Records shown:

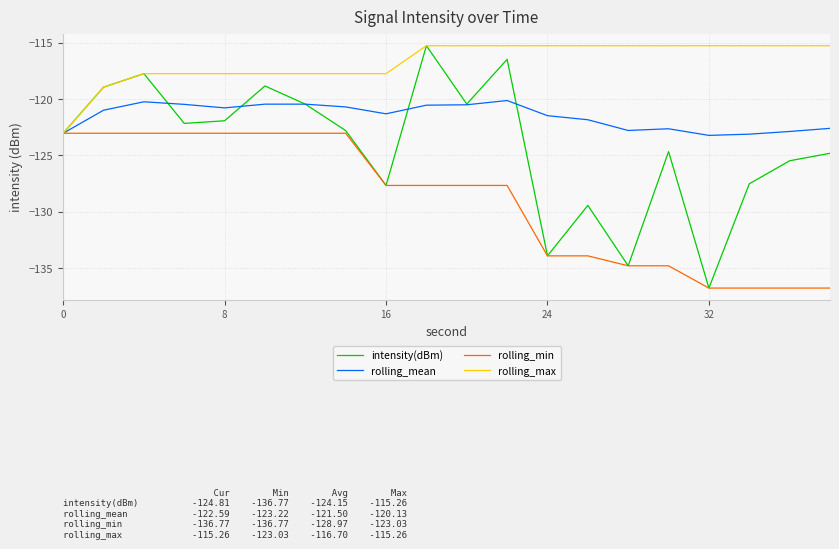

Which series has the largest total across all categories?

rolling_max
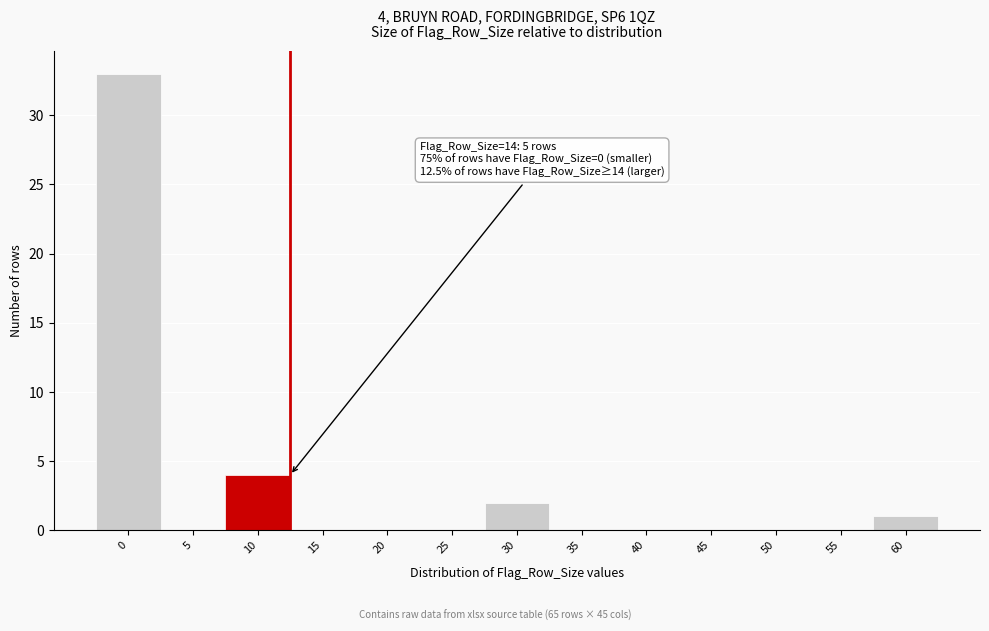

Reading left to right, extract all data points from this chart.

0=33	5=0	10=4	15=0	20=0	25=0	30=2	35=0	40=0	45=0	50=0	55=0	60=1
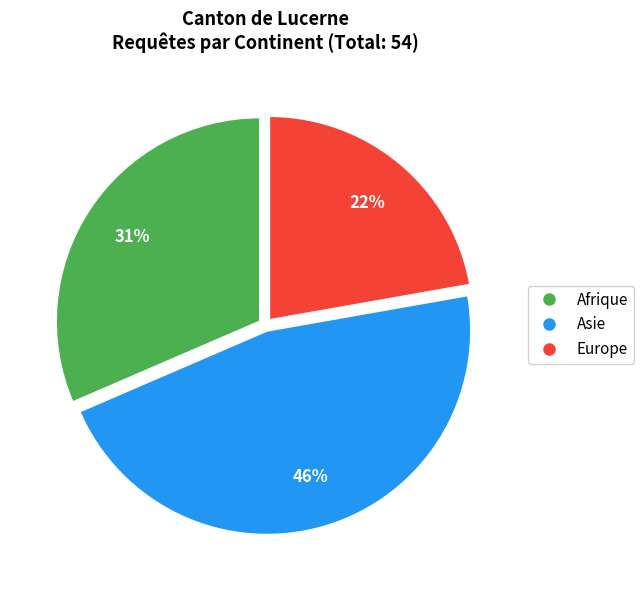

Does any single category account for the majority?

No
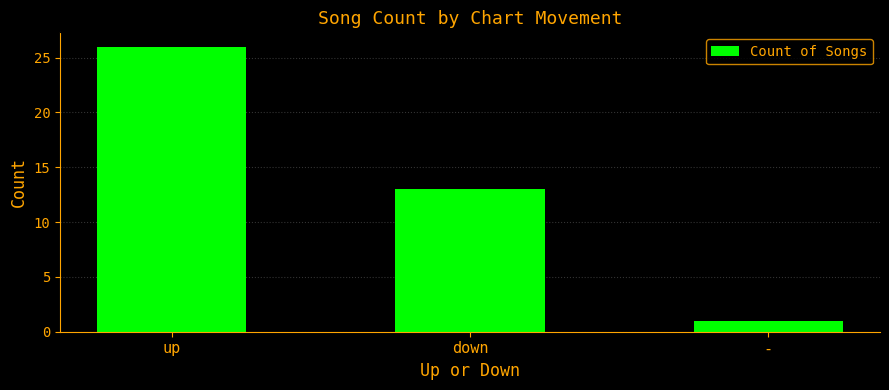

Rank the categories by value from lowest to highest.

-, down, up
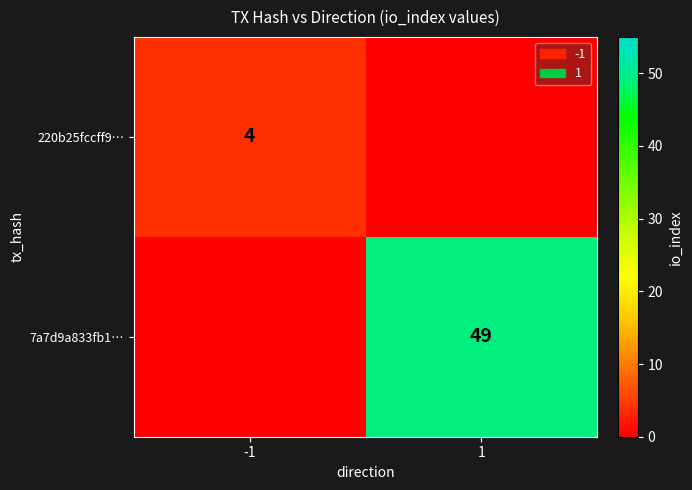

At which category is the sum across all series the highest?

1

What to do:
Could you change every "categories" in the rows above to "groups" and give all the rows back, leaving the pictures out and keeping everything else the same?

Response below:
Which series has the largest total across all groups?

rolling_max

Reading left to right, extract all data points from this chart.

0=33	5=0	10=4	15=0	20=0	25=0	30=2	35=0	40=0	45=0	50=0	55=0	60=1

Does any single category account for the majority?

No

Rank the groups by value from lowest to highest.

-, down, up

At which category is the sum across all series the highest?

1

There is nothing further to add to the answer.